Tuesday, January 5, 2021

SolarWinds

By now most should realize that SolarWinds is a compromise on an almost unimaginable scale. It is a crisis.  While there are "indicators of compromise" there are no indicators of all compromises.  While the attackers have concentrated on gathering intelligence on only a small number of target sites, all SolarWinds customers must assume that they are compromised and that there may be multiple backdoors into their systems for which there are no ICUs.  Only a small number of enterprises, perhaps none, have sufficient control over the content of their systems to be sure that they are resistant to such backdoors.

In https://us-cert.cisa.gov/ncas/alerts/aa20-352a DHS/CISA has suggested that some enterprises under some circumstances will have to "rebuild (from scratch) hosts monitored by the SolarWinds Orion monitoring software using trusted sources."  In fact, we may have to rebuild all enterprise systems.  

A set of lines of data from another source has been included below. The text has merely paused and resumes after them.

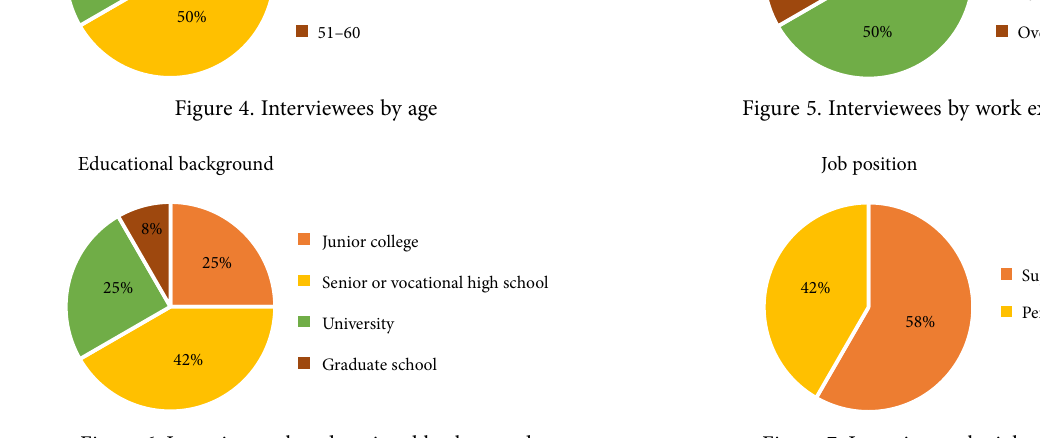
Figure 6. Interviewees by educational background Figure 7. Interviewees by job position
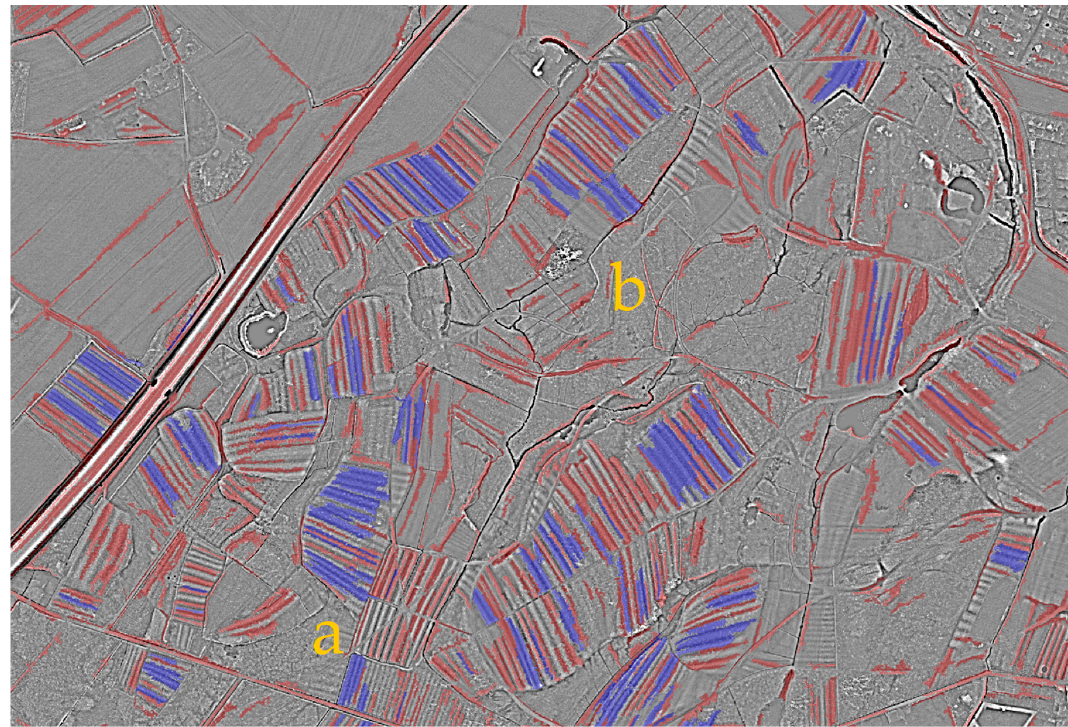
Figure 15. Classification result of the investigation area in Dülmen, overlaying a DM. The blue objects are ridges or furrows that have at least six adjacent objects of the same class and can therefore be addressed as a part of a Ridge and Furrow area. The red structures look like ridges or furrows in terms of shape and are a minimum or maximum, but do not have enough neighbors to be classified in blue [13,16].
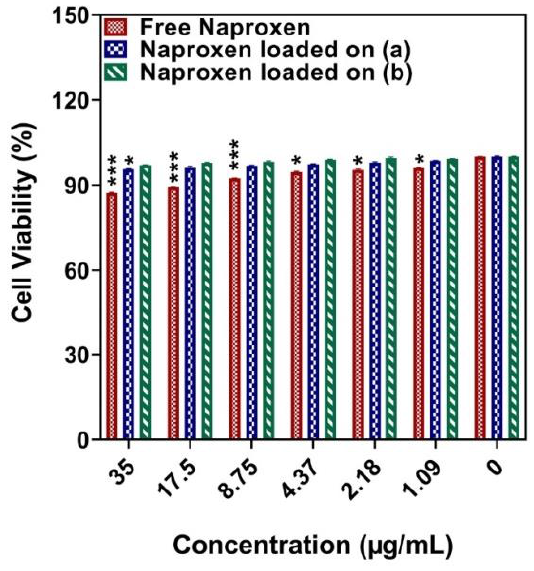
Figure 9. The effect of free drug and drug-loaded carriers (a) Ni 1−x Co x Fe 2 O 4 @Methionine NPs and (b) Ni 1−x Co x Fe 2 O 4 @Methionine@PEG NPs on the viability of normal MCF10A cells after incubation for 72 h. Data are expressed as mean ± SD ( n = 5) (*** p < 0.001, ** p < 0.01, * p < 0.05). Table 2. IC 50 values of naproxen and naproxen-loaded carriers on MCF-7 and MDA-MB-231 cells.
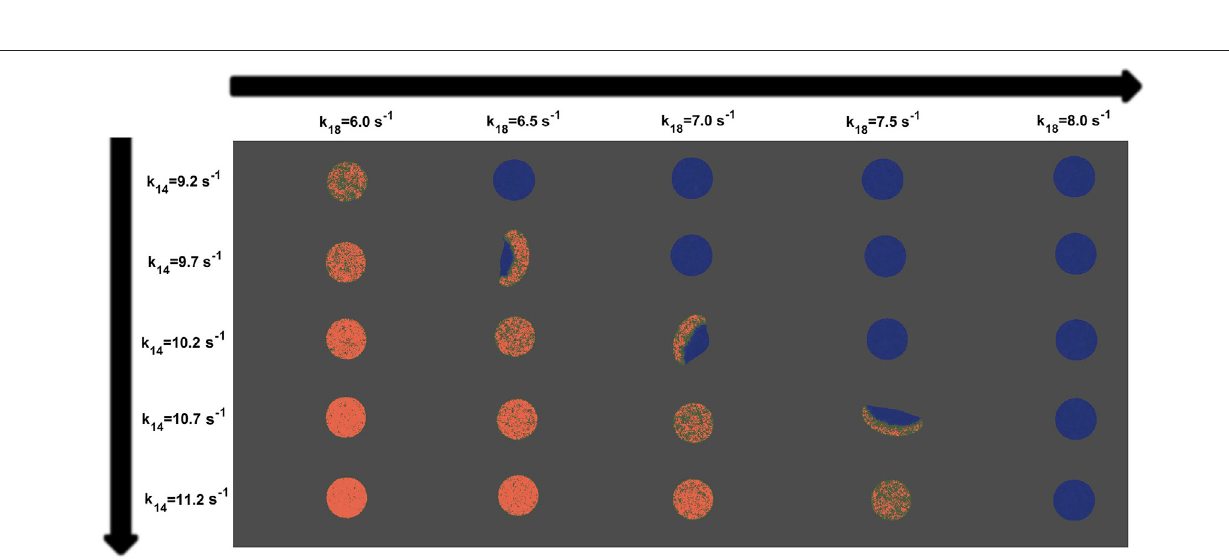
FIGURE 4 | Snapshots of the virtual cells showing P (in red) obtained from computer simulations and applying the phase fi eld technique to the model for different values of k 14 and k 18 . Variances of noise intensity were fi xed at σ R = 0.04 and σ P = 0.025. The rest of them are consistent with Supplementary Table S1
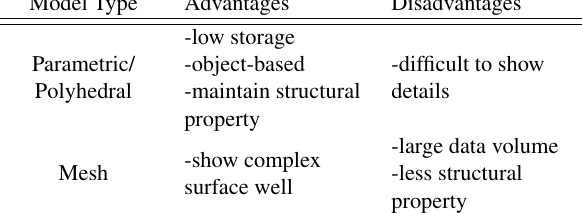
Table 1. Comparison of parametric/polyhedral and mesh-based modeling approaches from 3D point clouds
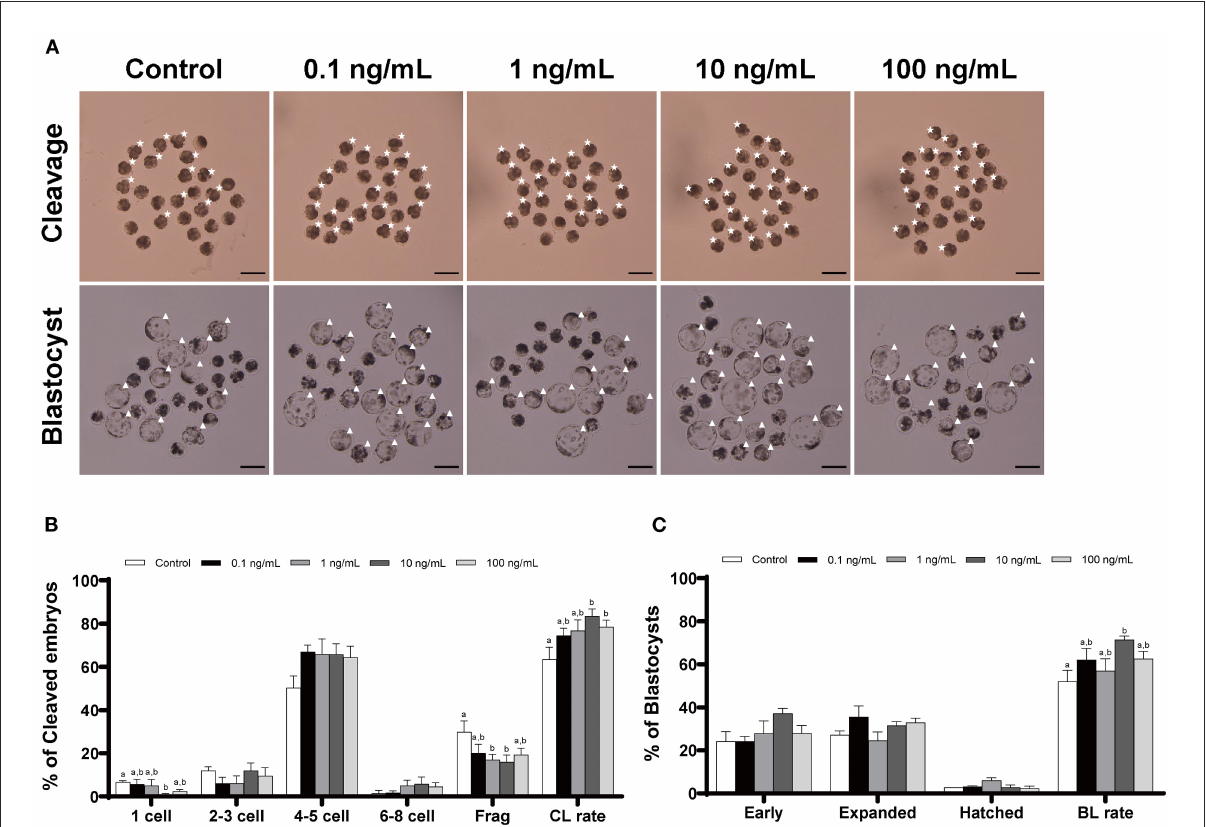
FIGURE2 Effect of IL-7 supplementation during IVC on the cleavage and blastocyst formation patterns of PA embryos. (A) Representative image of the morphology of cleaved embryos and blastocysts from each group after PA. Asterisk, cleaved embryo; Triangle, blastocyst. Scale bar: 200 µ m. The cleavage pattern (B) and blastocyst formation (C) rate of PA embryos. Within each endpoint, bars with different letters (a, b) indicate significant differences ( p < 0.05) at various IL-7 concentrations. Frag, fragmentation; CL, cleavage; BL, blastocyst. The cleavage and blastocyst formation rates were evaluated on Day 2 and 7 after PA, respectively. For all graphs, values represent the mean ± SEM. The experiment was replicated four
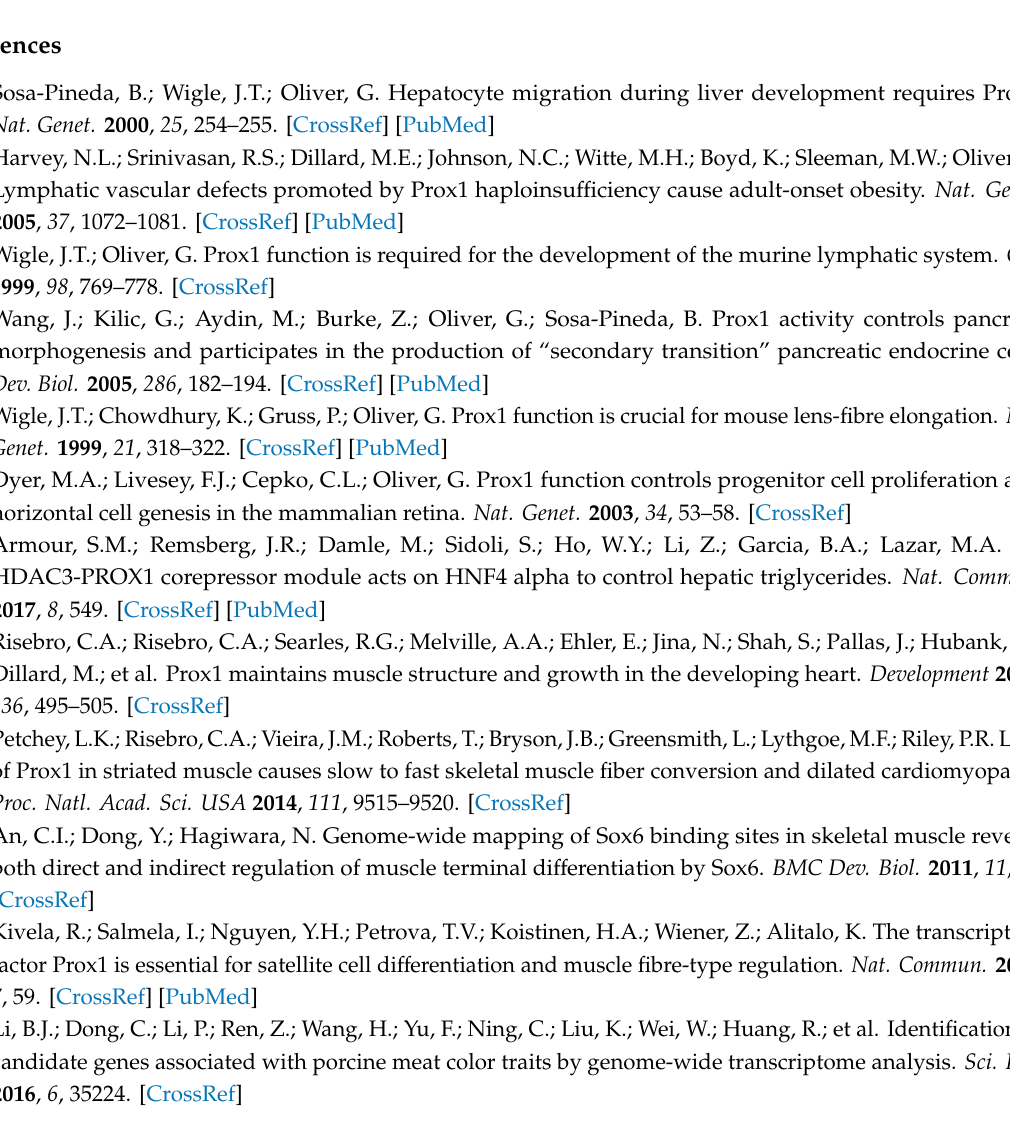
di ff erent pig breeds. Figure S1: Alignment of Prox1 CDS nucleotide sequences derived from di ff erent species. Figure S2: Alignment of Prox1 protein sequences of CDS derived from di ff erent species. Figure S3: Genotypic gel electrophoresis pattern using the PCR-RFLP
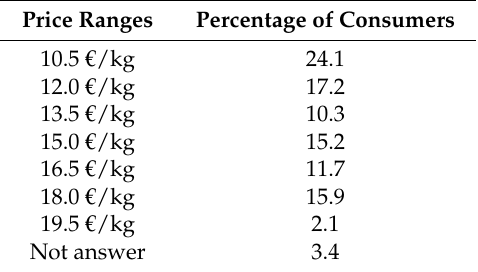
Table 2. Price ranges that consumers would be willing to pay for ‘cecina’ (percentage; n = 145 consumers). Price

President Obama's chief of staff, Rahm Emanuel, famously said in 2008, “You never want a serious crisis to go to waste. I mean, it's an opportunity to do things that you think you could not do before.”  It would be tragic, if after rebuilding our systems, we should come away as vulnerable as when we started.  

We should take Rahm's "opportunity" to introduce "zero trust," indeed zero trust on steroids.  One might well start with a Software Defined Network.  One should include mutually suspicious processes, strong authentication at all levels, and "least privilege" access control.  

Rebuilding systems in month's that took decades to evolve is a daunting task.  I am reminded of what my father taught me when I was just starting out in IT almost sixty years ago.  "Son," he said, "all hard problems in information technology have one and the same answer: one application at a time."  We can do this.  We should use the crisis to overcome the inertia that has kept us from doing what we all know we should have done a while ago.  We know what to do: all we need is the leadership to do it.  

Do not worry about the cost.  Much of what we need to do, we can do with available resources.  For example, we can implement "least privilege" with available tools.  It only requires a change in intent.  In any case, there is always enough money to do that which must be done.